您是说 24 位颜色(每个颜色分量 8 位)一起存储在一个 32 位整数中吗?如果是这种情况,您可以使用逻辑 AND 操作将其他位归零来获取值。

假设你从

/*
alpha? r g b
00000000 10101010 10101010 10101010 your 32 bit integer might look like this
& logical AND operator
00000000 00000000 00000000 11111111 a bit mask
=
00000000 00000000 00000000 10101010 the result
so now your 32 bit integer only has the blue values.
To do this in code...
*/
unsigned char B = (unsigned char) (your_integer & 0x000000ff) //000000ff is hex version of the bit mask
//but now what about the other two colors? you can't just apply a bit mask like 0000ff00 because 00000000000000001010101000000000 is much larger than 255.

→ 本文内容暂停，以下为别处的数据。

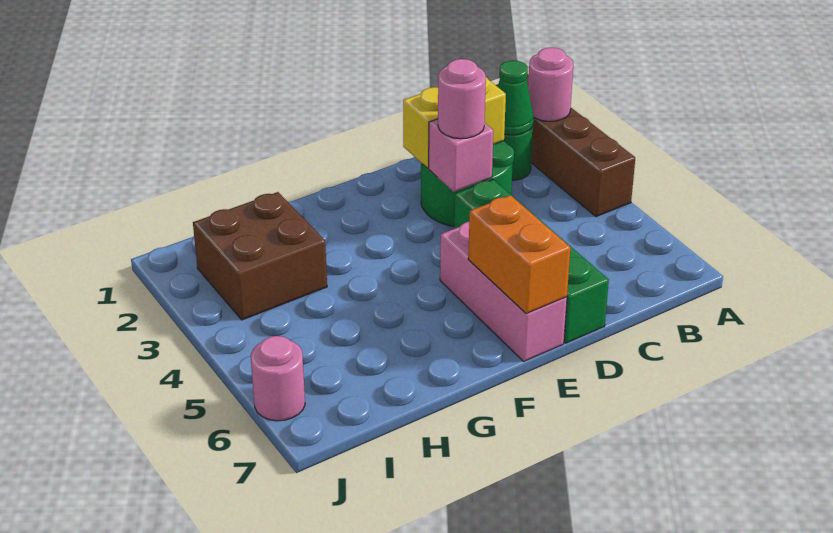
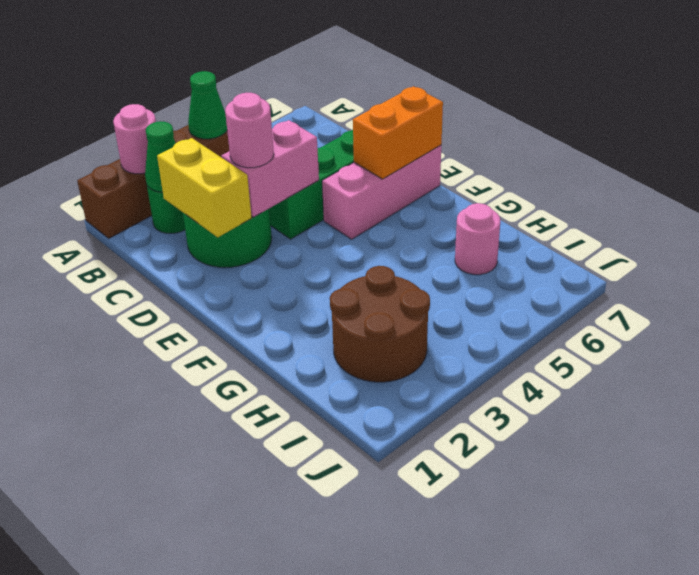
none -> green 1x1 cone [188,71,227,139]
pink 1x1 brick [429,119,493,192] -> pink 1x2 brick [221,120,319,217]
brown 2x2 brick [193,192,327,320] -> brown 2x2 round brick [330,266,430,382]
pink 1x1 round brick [251,336,305,421] -> pink 1x1 round brick moved to [455,203,500,275]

//So you have to either divide the result by 256 to shift the bits right, or use >>8 to shift them to the right.

unsigned char G = (unsigned char) ((your_integer & 0x0000ff00) / 256)
unsigned char R = (unsigned char) ((your_integer & 0x00ff0000) / 256^2)
//or using the way I've used in the past... shifting before the mask.

unsigned char G = (unsigned char) ((your_integer >> 8) & 0x000000ff)
unsigned char R = (unsigned char) ((your_integer >> 16) & 0x000000ff)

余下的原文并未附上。